Immunocytochemistry for detecting the density of airway PGP9.5-IR and SP-IR fibers.
After euthanasia, the animals were perfuse-fixed with 4% paraformaldehyde in PBS. Whole-mount axial airways were prepared for detecting the density of SP-IR and PGP9.5-IR fibers. The samples (up to the 3rd generation of bronchial) were properly prepared, permeabilized, immunodetected for SP and PGP9.5 with primary antibodies (mouse anti-PGP9.5 IgG mAb, Life Technologies; rabbit anti-SP pAb, Sigma), and visualized using Alexa Fluor 488/594 (Life Technologies). Omission of primary antibodies was included as negative control. Of each bronchial generation, at least two images were acquired using a ×10 water immersion objective at specified airway locations from the luminal surface with a digital camera (AxioCam HRm; Zeiss, Jena, Germany) connected to an epifluorescence microscope (Axioplan 2 FS, Zeiss). The density was quantified at the epithelial and submucosal layers of tracheal and bronchial levels at first, second, and third generations and expressed as the total length per unit area.
Data Acquisition and Statistical Analysis
Raw data of tidal volume (VT), respiratory frequency (fR), minute ventilation (VE), HR, mean ABP (MABP), sRaw, EMGdi, neural firing behavior, and temperature were recorded by PowerLab/8sp (model ML 785; AD Instruments, Colorado Springs, CO) and a computer with the LabChart Pro 7 software. An expiratory duration (tE) equal to or longer than 2 s was defined as an apnea (35, 58). The apnea concomitant with or without silencing of EMGdi activity was defined as a central (lack of inspiratory drive from the central nerve system) or obstructive apnea. All variables were expressed as absolute values with the exception that the apneic, HR, and MABP responses to CAP were presented as percentage. Group data were reported as means ± SE. Student's group t-test was used to analyze the significant differences between the two groups (Ctrl vs. PNE), whereas one- and two-way ANOVA with repeated measures was used to analyze the significant differences among the evoked response to CAP and different doses of methacholine in the two groups. If an overall test was significant, Tukey's test was utilized for specific comparisons between individual groups. P values <0.05 were considered significant.
RESULTS
PNE Has Little Effects on Behaviors of Pups
The pregnant rats undergoing PNE showed no discernible behavior abnormalities, such as agitation, loss of appetite, or shortness of breath. All of the pups in the two groups were delivered vaginally at full term of gestational D21 without dead fetuses found. There was no significant difference in birth numbers between Ctrl and PNE groups (12.3 ± 1.8 vs. 11.7 ± 1.4; P > 0.05). As presented in Table 2, PNE did not significantly alter the body weight and body temperature of the pups, and baseline VE, VT, and fR at conscious state.
Table 2.
PNE effect on BW, BT, and respiratory variables
| Ctrl (n = 15) | PNE (n = 15) | |
|---|---|---|
| BW, g | 32.4 ± 1.9 | 30.2 ± 3.5 |
| BT, °C | 36.7 ± 0.06 | 36.5 ± 0.05 |
| VE, ml/min | 26.3 ± 4.2 | 27.0 ± 3.6 |
| VT, ml | 0.18 ± 0.03 | 0.19 ± 0.03 |
| fR, breaths/min | 145 ± 13 | 142 ± 16 |
Values are means ± SE. BW, body weight; BT, body temperature; VE, minute ventilation; VT, tidal volume; fR, respiratory frequency. The data came from conscious pups in Studies Series I and II without implantation of diaphragm electromyography electrodes.

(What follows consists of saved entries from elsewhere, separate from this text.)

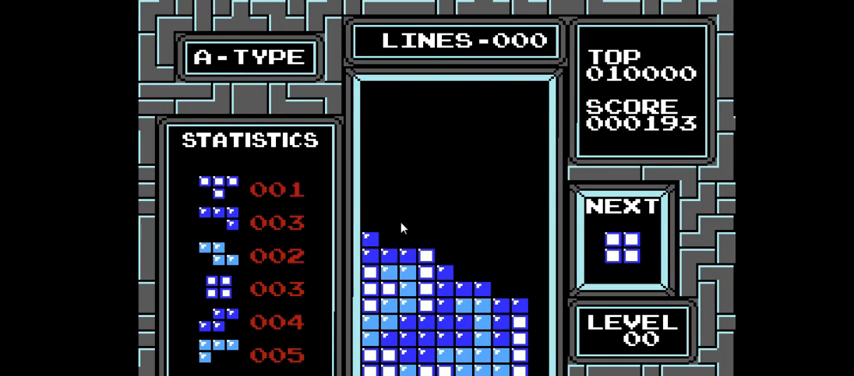
Gameplay with a controller (PlayStation layout); each line is a JSON object with the inputs held at the frame after it. "events" lists button and stick changes between this image and that frame as [ms after this image, input, new state], when the widget could be followed in between. Not read: L3 R3 left_stick.
{"buttons": [], "right_stick": "center", "events": [[33, "DPAD_DOWN", "up"], [100, "DPAD_RIGHT", "down"], [433, "DPAD_RIGHT", "up"]]}
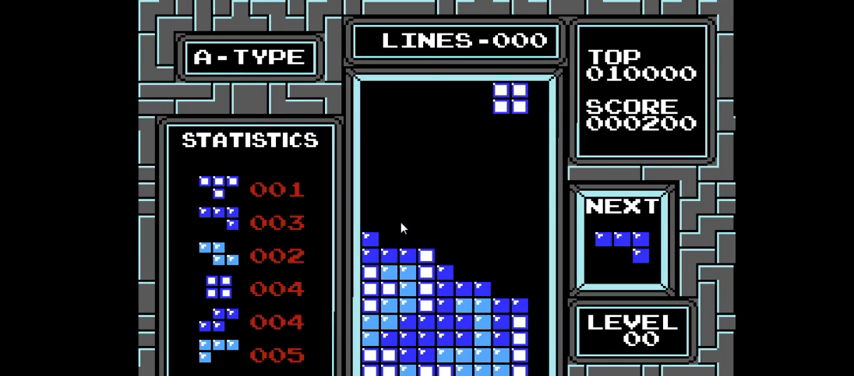
{"buttons": ["DPAD_DOWN"], "right_stick": "center", "events": [[167, "DPAD_DOWN", "down"]]}
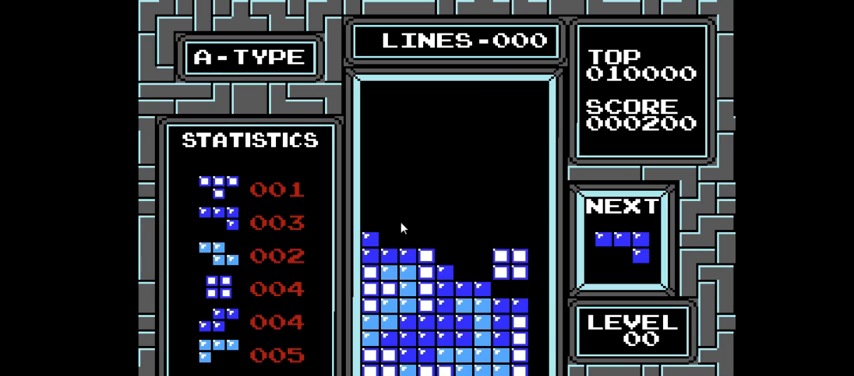
{"buttons": ["DPAD_DOWN"], "right_stick": "center", "events": [[233, "DPAD_DOWN", "up"], [433, "DPAD_DOWN", "down"]]}
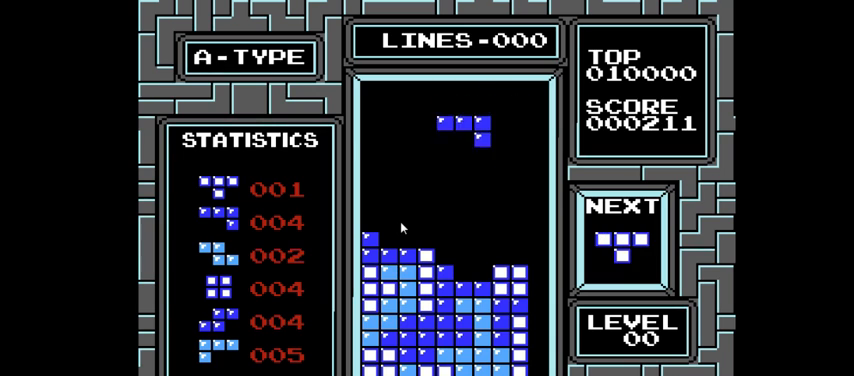
{"buttons": [], "right_stick": "center", "events": [[300, "DPAD_DOWN", "up"]]}
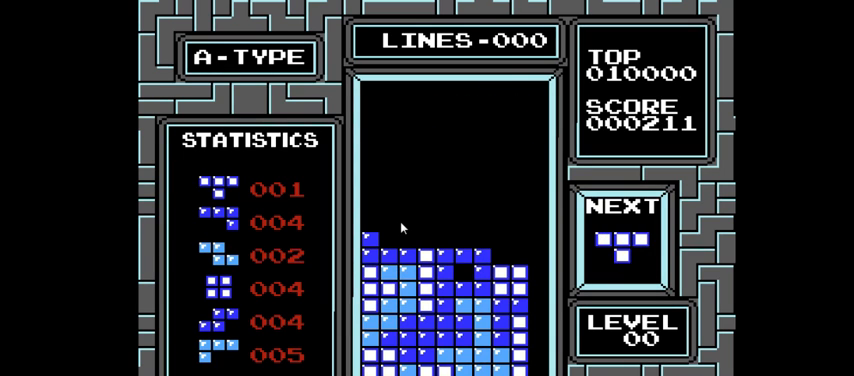
{"buttons": [], "right_stick": "center", "events": []}
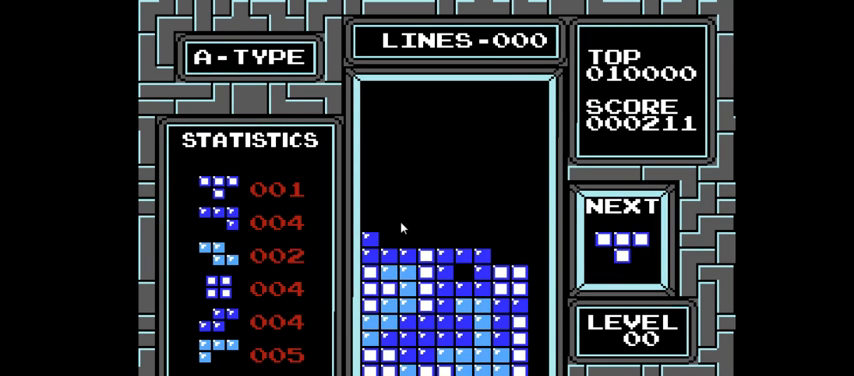
{"buttons": [], "right_stick": "center", "events": []}
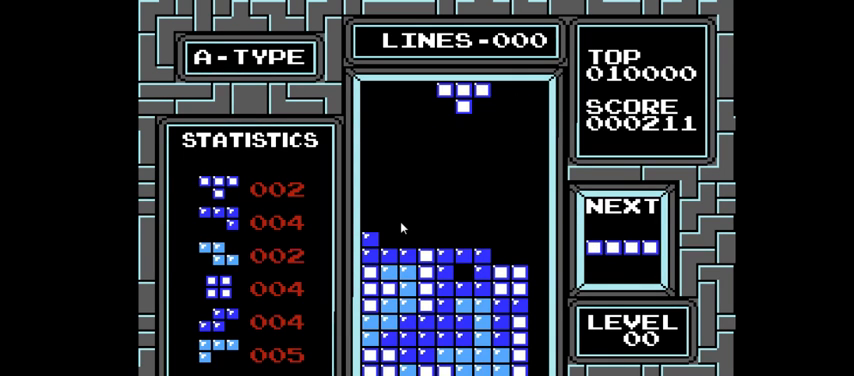
{"buttons": [], "right_stick": "center", "events": []}
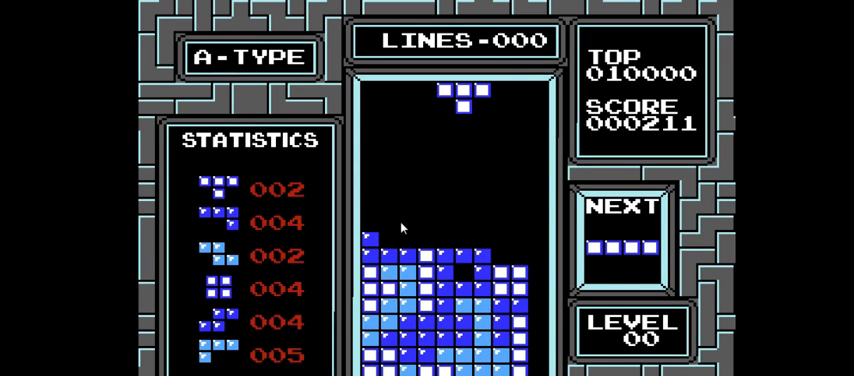
{"buttons": [], "right_stick": "center", "events": []}
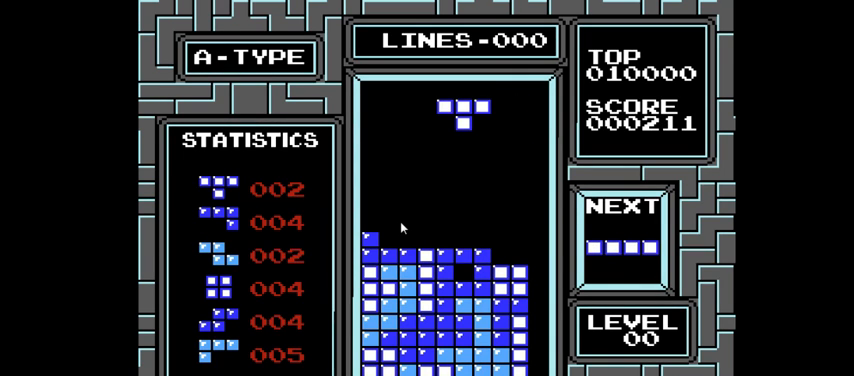
{"buttons": [], "right_stick": "center", "events": []}
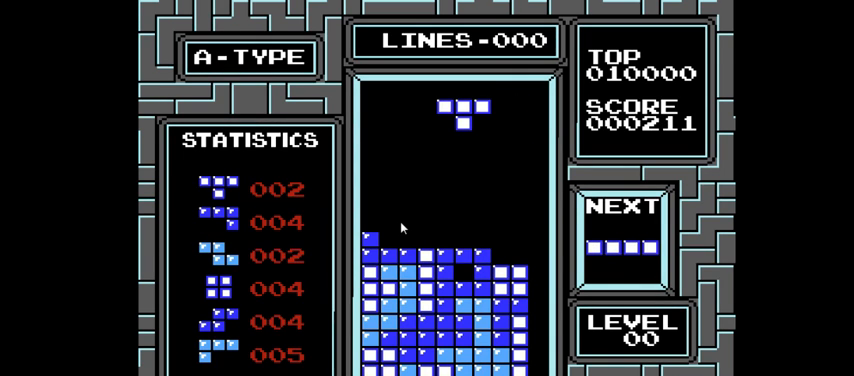
{"buttons": [], "right_stick": "center", "events": []}
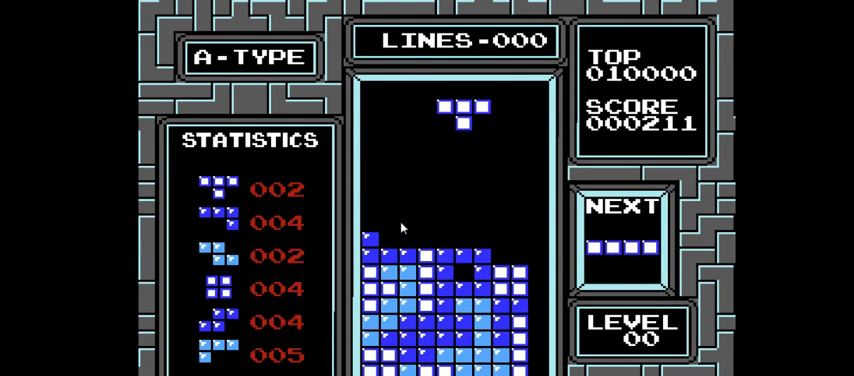
{"buttons": [], "right_stick": "center", "events": []}
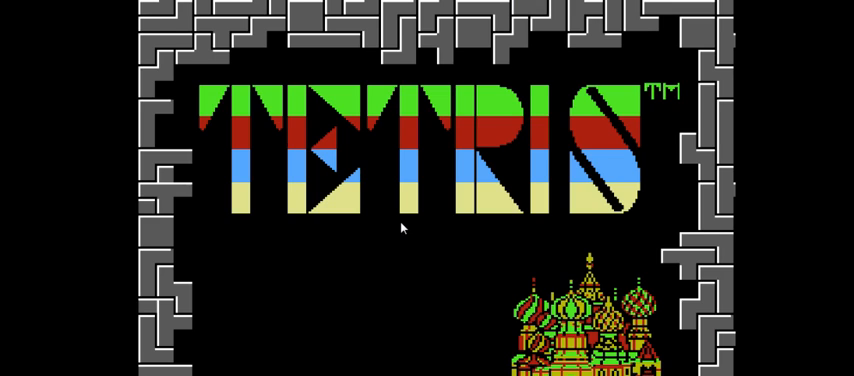
{"buttons": [], "right_stick": "center", "events": []}
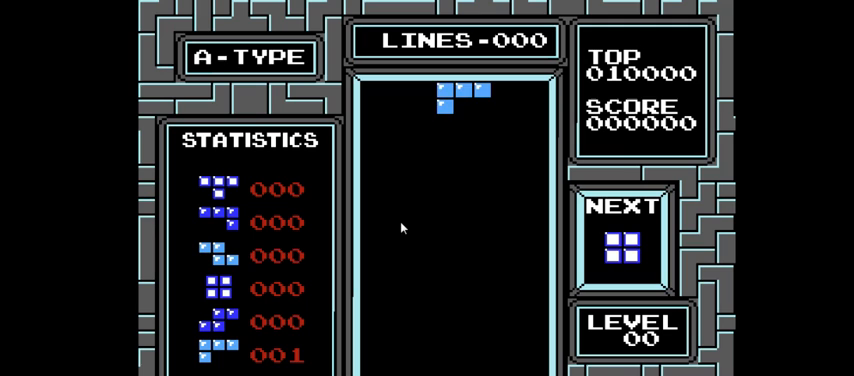
{"buttons": ["CIRCLE"], "right_stick": "center", "events": [[467, "CIRCLE", "down"]]}
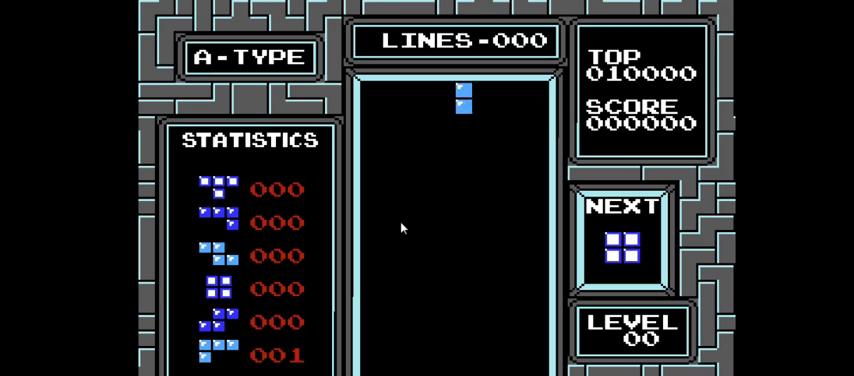
{"buttons": [], "right_stick": "center", "events": [[67, "CIRCLE", "up"], [133, "CIRCLE", "down"], [233, "DPAD_RIGHT", "down"], [267, "CIRCLE", "up"], [500, "DPAD_RIGHT", "up"]]}
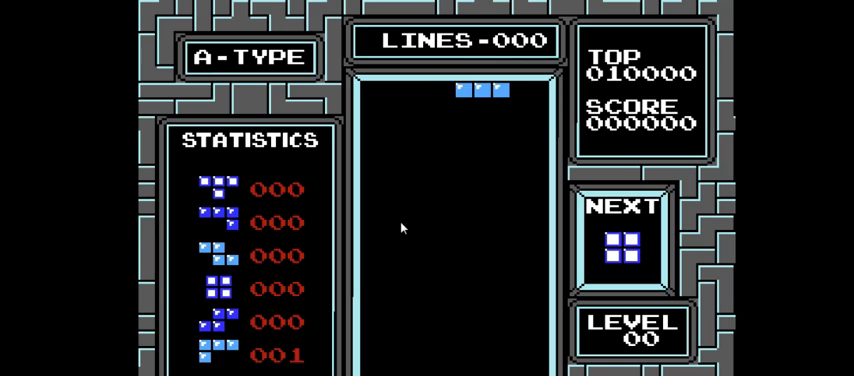
{"buttons": ["DPAD_DOWN"], "right_stick": "center", "events": [[233, "DPAD_RIGHT", "down"], [333, "DPAD_RIGHT", "up"], [467, "DPAD_DOWN", "down"]]}
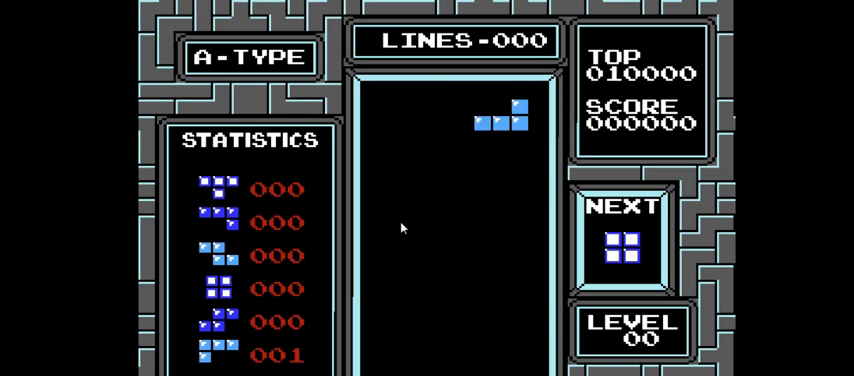
{"buttons": ["DPAD_DOWN"], "right_stick": "center", "events": []}
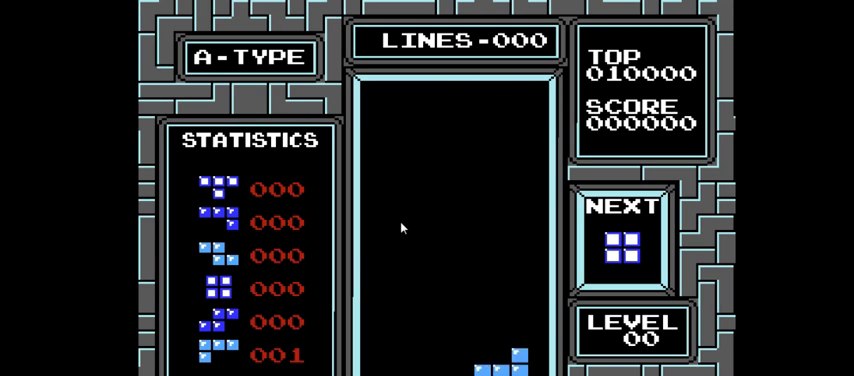
{"buttons": ["DPAD_LEFT"], "right_stick": "center", "events": [[167, "DPAD_DOWN", "up"], [300, "DPAD_LEFT", "down"]]}
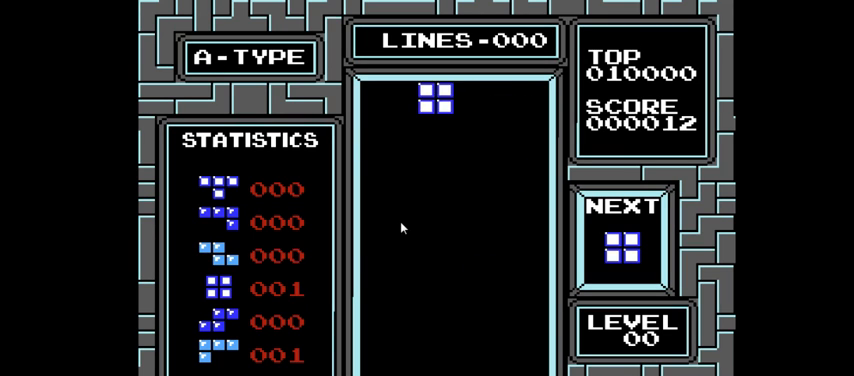
{"buttons": ["DPAD_DOWN"], "right_stick": "center", "events": [[333, "DPAD_LEFT", "up"], [400, "DPAD_DOWN", "down"]]}
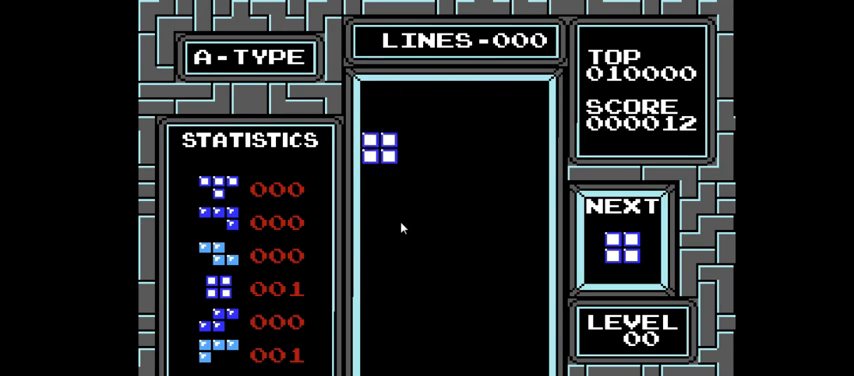
{"buttons": ["DPAD_DOWN"], "right_stick": "center", "events": []}
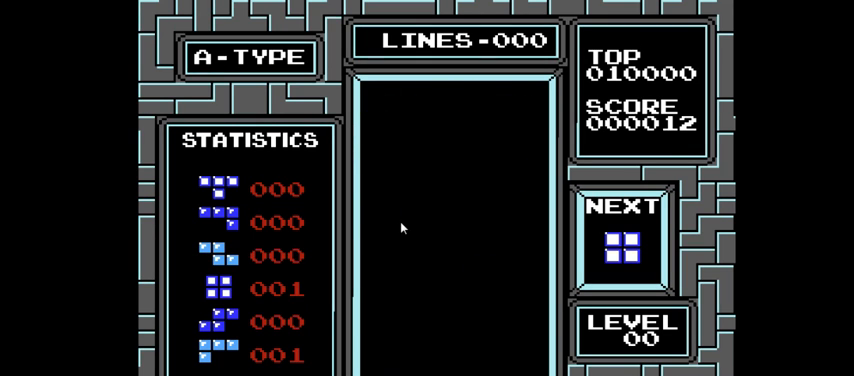
{"buttons": ["DPAD_LEFT"], "right_stick": "center", "events": [[100, "DPAD_DOWN", "up"], [167, "DPAD_LEFT", "down"]]}
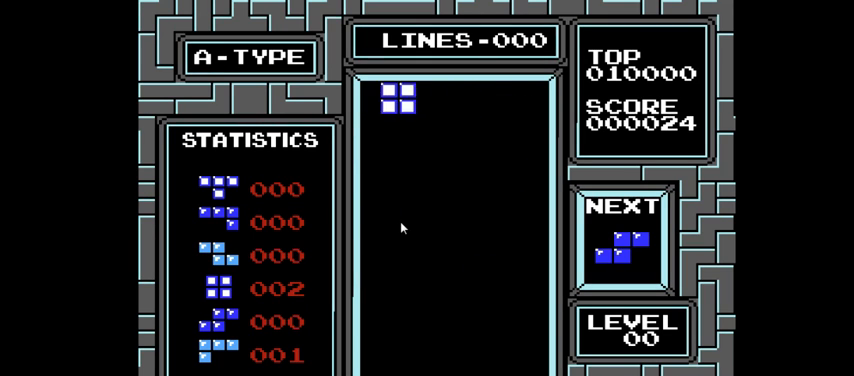
{"buttons": ["DPAD_DOWN"], "right_stick": "center", "events": [[233, "DPAD_DOWN", "down"], [267, "DPAD_LEFT", "up"]]}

PNE Fails to Alter Baseline sRaw and Its Responsiveness
To ascertain the effects of PNE on airway resistance, we determined PNE effect on baseline sRaw and sRaw responses to increasing doses of methacholine in Ctrl and PNE pups. PNE did not significantly alter baseline sRaw values or sRaw responses to increasing doses of methacholine (Fig. 1, A and B). In addition, PNE also failed to change the threshold dose of methacholine (at 25 mg/ml) required for triggering a significant sRaw response.
Fig. 1.
Baseline airway resistance (sRaw) and its responses to methacholine (MCh) in control (Ctrl) and prenatal nicotinic exposure (PNE) pups. A: baseline values. B: airway response to saline (0) and MCh in a dose-increasing manner (3.125–25.0000 mg/ml); n = 7 in each group; means ± SE; *P < 0.05 compared with the responses to saline and lower doses of MCh.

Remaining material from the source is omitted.